I saw the difference of Christ in so many that night, and so my hope was sustained in the face of the sadness of the move; I found myself looking upon the time of transition not with dread but with a new intensity, capable and excited not to shy away from or reduce the questions provoked by my involvement with these experiences. It could be lived differently. I noticed a peace – an interior quiet – that was able to emerge, different from resignation; this was something positive, not a lack. It is the peace that comes from not reducing things to my measure, as we discussed in the Fraternity Exercises this spring. It comes from being open to reality in all of its factors, as it appears before me. Welcoming the moment as it is in itself, rather than how I’d choose it to be, provides a depth to the experience of transition that I hadn’t experienced before; it could not be calculated, only acknowledged as something given, a grace. I can fully say “yes” to follow, to obey, and embrace this move in all of its dimensions, looking forward to how He who is Life will appear on this road.

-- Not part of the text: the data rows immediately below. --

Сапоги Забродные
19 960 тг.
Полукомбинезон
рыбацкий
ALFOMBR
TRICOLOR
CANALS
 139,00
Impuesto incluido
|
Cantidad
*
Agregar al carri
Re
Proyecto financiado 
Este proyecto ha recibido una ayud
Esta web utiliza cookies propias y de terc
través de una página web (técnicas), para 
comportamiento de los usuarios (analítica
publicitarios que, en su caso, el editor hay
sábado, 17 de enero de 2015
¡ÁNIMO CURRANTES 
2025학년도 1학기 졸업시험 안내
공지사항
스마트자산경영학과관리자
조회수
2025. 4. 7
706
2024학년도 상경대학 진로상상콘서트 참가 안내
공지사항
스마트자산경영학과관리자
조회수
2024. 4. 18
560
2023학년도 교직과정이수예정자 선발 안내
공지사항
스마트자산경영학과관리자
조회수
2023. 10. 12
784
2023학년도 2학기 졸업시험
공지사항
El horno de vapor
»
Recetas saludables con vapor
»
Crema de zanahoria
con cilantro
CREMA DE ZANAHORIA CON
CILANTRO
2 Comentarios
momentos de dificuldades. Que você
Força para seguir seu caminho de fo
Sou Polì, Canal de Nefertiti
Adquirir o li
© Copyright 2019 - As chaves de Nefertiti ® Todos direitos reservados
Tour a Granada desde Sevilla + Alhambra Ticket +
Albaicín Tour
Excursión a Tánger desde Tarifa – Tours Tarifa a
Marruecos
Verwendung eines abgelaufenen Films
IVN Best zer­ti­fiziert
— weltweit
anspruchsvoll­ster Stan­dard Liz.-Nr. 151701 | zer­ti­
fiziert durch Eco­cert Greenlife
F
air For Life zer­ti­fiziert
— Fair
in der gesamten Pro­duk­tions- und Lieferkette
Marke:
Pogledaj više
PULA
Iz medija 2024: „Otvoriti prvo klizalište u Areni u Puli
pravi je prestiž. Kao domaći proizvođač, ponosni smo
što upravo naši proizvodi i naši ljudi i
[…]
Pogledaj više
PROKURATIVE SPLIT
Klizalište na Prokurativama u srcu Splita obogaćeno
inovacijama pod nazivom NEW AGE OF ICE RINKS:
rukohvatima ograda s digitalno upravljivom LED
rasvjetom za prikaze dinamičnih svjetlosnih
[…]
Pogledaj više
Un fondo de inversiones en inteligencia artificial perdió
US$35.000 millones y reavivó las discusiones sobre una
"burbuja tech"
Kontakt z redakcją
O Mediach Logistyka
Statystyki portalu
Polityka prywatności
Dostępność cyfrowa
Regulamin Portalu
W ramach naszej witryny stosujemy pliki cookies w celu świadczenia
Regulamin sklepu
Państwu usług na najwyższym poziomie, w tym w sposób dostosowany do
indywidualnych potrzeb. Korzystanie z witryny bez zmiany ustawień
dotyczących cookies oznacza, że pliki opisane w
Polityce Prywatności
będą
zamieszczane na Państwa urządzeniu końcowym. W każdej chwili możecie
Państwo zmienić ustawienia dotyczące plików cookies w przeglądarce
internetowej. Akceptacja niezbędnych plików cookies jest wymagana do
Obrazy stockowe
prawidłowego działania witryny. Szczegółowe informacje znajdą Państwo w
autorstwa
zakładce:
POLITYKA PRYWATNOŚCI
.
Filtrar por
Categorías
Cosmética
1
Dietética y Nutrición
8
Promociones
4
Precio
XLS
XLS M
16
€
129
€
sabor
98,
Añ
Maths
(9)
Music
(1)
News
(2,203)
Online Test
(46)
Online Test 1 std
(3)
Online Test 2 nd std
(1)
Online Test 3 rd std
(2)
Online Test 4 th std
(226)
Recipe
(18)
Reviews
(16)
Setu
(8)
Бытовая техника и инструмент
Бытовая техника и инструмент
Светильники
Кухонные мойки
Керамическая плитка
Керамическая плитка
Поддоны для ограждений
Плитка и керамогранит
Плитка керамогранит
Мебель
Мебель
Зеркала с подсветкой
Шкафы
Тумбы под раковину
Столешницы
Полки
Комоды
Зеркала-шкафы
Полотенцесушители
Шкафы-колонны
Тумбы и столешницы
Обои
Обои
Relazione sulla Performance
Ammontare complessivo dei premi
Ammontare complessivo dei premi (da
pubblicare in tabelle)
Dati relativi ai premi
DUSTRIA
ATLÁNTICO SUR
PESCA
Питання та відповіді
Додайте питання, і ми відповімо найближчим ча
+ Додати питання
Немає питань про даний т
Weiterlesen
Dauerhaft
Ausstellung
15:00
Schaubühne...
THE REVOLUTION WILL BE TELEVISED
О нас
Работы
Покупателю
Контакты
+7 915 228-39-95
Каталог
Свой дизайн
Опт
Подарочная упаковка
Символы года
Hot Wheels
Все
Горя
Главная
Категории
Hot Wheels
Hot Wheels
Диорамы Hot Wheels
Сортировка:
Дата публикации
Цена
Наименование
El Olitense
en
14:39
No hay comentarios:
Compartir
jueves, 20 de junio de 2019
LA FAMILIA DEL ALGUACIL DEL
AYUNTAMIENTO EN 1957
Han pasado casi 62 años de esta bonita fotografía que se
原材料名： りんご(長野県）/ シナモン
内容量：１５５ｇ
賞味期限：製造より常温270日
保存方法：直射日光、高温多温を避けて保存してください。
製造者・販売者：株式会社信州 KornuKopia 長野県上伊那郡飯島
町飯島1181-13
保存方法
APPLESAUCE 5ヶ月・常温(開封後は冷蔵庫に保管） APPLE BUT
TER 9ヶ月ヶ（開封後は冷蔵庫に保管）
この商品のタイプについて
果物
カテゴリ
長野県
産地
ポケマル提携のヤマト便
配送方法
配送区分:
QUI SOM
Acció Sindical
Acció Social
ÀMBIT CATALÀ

As I have settled into the new parish, there have been days when I have been tempted to fall away from following, from living this way. But my interactions with the parishioners here, the way they have generously welcomed me, as well as the rectory life with my fellow priests here, have all been able to break through those moments. These interactions have begun a new sense of belonging with this community, and that belonging is a sign of the Father, which has provided me with all the last couple months have brought. This new belonging is really a continuation – another branch from the main vine of the ultimate belonging, albeit passing through new faces. As a sign of this Love that generates me, these new interactions have sustained me to continue trying to live the real intensely.